_AIM OF THE TASK_
Copy everything from the start of the material down to and including the line that contains "genus: Handroanthus".

_STORED DATA_
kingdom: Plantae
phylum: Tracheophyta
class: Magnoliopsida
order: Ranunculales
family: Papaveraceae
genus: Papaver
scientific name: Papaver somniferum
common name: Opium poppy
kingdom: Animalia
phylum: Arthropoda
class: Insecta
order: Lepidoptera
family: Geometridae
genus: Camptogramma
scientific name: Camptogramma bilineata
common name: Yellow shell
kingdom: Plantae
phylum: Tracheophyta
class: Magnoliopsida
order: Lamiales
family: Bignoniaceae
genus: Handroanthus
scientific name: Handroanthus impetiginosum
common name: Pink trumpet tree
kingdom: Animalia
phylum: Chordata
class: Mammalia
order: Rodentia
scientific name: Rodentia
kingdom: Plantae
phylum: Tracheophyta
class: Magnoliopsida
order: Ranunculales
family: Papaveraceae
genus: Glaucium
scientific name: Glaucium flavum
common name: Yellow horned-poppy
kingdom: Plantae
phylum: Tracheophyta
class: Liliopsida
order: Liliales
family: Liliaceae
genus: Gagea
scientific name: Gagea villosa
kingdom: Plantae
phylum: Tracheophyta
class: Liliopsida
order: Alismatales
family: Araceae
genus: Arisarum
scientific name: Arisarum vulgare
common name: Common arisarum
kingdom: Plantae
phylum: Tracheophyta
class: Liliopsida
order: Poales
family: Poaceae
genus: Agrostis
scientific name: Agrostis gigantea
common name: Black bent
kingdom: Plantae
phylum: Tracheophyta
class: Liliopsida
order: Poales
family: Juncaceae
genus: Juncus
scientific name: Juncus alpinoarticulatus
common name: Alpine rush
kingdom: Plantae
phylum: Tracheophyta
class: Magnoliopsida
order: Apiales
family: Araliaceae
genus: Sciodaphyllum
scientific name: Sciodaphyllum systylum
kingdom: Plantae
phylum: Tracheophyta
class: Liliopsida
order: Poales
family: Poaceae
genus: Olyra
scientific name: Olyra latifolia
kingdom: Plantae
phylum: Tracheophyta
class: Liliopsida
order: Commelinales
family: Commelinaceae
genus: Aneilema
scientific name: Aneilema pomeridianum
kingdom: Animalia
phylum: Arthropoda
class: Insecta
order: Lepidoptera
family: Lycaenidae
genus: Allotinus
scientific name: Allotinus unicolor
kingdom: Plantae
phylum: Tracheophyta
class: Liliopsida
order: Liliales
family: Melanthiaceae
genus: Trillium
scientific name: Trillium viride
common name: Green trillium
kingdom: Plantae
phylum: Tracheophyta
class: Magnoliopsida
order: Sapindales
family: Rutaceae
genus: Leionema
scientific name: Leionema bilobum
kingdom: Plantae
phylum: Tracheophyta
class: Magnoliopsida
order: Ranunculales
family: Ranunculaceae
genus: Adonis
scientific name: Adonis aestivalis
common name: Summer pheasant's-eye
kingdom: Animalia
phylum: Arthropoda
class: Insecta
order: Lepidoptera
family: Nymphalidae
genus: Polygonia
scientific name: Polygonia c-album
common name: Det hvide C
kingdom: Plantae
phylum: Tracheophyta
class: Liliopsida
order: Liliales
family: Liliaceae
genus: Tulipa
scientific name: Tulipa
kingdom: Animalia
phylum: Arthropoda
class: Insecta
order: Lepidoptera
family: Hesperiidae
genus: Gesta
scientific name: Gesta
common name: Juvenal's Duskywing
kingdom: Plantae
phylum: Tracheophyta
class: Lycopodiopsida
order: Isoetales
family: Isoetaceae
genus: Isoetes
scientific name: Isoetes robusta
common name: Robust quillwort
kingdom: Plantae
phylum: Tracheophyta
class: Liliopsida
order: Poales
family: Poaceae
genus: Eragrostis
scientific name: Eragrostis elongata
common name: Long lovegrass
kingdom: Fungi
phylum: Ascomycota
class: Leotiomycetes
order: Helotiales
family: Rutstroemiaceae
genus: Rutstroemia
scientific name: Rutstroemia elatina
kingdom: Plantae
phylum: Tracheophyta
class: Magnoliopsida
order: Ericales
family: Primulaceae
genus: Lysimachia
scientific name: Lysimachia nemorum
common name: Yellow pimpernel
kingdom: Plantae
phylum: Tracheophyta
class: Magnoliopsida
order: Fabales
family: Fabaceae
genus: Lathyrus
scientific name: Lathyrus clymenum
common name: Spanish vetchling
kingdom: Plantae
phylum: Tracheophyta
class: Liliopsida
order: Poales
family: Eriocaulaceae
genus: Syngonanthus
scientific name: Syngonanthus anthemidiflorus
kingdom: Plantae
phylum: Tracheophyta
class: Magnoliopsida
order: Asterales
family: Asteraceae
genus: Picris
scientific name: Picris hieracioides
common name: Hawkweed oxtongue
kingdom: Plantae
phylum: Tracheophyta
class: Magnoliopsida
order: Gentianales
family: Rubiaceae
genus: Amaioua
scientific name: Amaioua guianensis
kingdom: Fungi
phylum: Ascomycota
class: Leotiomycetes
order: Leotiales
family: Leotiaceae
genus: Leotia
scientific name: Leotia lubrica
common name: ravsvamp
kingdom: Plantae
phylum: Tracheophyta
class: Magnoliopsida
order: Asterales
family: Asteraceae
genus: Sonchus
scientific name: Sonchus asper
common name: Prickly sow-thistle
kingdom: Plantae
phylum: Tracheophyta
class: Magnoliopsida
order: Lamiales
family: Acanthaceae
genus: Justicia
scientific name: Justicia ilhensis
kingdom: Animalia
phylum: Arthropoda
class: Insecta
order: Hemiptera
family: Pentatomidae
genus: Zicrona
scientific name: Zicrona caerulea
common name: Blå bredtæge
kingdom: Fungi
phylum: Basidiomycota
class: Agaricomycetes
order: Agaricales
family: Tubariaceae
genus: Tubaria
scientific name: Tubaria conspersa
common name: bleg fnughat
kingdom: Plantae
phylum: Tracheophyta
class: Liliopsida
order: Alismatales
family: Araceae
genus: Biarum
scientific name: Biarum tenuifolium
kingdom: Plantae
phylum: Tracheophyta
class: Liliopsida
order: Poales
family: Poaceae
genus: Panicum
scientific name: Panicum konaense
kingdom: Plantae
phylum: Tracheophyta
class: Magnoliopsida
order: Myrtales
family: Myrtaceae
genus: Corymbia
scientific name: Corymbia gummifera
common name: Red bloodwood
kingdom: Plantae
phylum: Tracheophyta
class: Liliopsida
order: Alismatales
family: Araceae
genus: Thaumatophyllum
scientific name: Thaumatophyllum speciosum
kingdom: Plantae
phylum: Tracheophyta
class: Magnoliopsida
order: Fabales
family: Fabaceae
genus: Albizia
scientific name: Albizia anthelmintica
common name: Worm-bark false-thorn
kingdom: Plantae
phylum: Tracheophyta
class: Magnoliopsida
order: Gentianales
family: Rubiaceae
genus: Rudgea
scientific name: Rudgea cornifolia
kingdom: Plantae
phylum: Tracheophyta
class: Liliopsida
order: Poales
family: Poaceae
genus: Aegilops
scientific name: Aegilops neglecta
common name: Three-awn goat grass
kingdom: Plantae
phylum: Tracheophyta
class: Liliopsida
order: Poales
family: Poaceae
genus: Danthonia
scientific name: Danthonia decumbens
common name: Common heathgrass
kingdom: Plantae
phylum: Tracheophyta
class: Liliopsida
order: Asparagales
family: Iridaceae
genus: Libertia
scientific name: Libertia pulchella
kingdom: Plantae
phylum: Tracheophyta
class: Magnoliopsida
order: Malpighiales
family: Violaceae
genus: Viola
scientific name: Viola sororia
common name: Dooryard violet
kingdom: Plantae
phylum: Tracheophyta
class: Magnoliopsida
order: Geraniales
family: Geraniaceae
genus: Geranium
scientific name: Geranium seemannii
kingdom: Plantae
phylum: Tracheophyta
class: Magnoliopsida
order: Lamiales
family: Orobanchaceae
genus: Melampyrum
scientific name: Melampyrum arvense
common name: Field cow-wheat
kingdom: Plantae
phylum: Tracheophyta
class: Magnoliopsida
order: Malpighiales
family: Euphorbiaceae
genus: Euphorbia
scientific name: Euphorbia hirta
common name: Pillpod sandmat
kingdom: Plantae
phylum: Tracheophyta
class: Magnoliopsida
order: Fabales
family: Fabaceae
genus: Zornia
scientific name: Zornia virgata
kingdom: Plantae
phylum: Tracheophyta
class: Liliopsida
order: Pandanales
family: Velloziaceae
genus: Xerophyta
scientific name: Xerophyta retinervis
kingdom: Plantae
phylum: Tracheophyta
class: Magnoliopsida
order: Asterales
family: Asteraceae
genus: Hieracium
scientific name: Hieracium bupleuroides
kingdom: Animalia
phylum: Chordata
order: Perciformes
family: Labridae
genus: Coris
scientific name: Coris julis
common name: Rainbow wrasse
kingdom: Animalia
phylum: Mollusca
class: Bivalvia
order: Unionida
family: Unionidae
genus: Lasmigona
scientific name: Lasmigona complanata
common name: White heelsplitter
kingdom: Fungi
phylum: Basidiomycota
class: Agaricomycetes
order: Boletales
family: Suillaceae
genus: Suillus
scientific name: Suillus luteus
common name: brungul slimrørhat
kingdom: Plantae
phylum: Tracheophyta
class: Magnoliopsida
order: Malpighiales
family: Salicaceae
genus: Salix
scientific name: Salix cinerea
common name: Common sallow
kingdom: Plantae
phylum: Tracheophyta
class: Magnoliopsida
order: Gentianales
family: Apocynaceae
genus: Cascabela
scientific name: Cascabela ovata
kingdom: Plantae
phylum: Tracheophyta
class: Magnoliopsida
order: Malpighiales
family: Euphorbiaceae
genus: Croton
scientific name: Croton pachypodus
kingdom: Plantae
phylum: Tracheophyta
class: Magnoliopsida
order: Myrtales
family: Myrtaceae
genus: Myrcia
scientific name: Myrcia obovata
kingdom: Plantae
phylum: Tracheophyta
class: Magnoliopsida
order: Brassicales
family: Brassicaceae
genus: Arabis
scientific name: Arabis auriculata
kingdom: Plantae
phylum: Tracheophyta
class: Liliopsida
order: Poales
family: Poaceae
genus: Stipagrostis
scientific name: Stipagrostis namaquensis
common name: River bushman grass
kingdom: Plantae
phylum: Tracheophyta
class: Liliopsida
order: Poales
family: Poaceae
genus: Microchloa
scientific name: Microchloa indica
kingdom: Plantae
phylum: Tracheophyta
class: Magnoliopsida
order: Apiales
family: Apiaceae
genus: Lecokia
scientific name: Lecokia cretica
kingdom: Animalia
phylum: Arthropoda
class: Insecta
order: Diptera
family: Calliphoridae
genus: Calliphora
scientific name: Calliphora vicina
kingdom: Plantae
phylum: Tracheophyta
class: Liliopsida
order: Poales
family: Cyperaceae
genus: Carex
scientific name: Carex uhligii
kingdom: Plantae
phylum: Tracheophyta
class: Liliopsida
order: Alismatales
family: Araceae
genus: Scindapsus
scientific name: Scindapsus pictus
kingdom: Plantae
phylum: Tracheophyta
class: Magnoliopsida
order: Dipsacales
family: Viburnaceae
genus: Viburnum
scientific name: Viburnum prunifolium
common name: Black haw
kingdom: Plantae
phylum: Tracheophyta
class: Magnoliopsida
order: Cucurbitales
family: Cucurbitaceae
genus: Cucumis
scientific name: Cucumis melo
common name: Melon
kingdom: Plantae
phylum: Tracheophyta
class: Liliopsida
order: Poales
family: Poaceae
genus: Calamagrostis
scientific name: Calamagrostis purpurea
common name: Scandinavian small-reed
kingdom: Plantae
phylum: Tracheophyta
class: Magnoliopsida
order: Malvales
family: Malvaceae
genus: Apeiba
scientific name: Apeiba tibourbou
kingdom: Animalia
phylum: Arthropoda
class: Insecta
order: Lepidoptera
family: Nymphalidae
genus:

_FINISHED EXERCISE_
kingdom: Plantae
phylum: Tracheophyta
class: Magnoliopsida
order: Ranunculales
family: Papaveraceae
genus: Papaver
scientific name: Papaver somniferum
common name: Opium poppy
kingdom: Animalia
phylum: Arthropoda
class: Insecta
order: Lepidoptera
family: Geometridae
genus: Camptogramma
scientific name: Camptogramma bilineata
common name: Yellow shell
kingdom: Plantae
phylum: Tracheophyta
class: Magnoliopsida
order: Lamiales
family: Bignoniaceae
genus: Handroanthus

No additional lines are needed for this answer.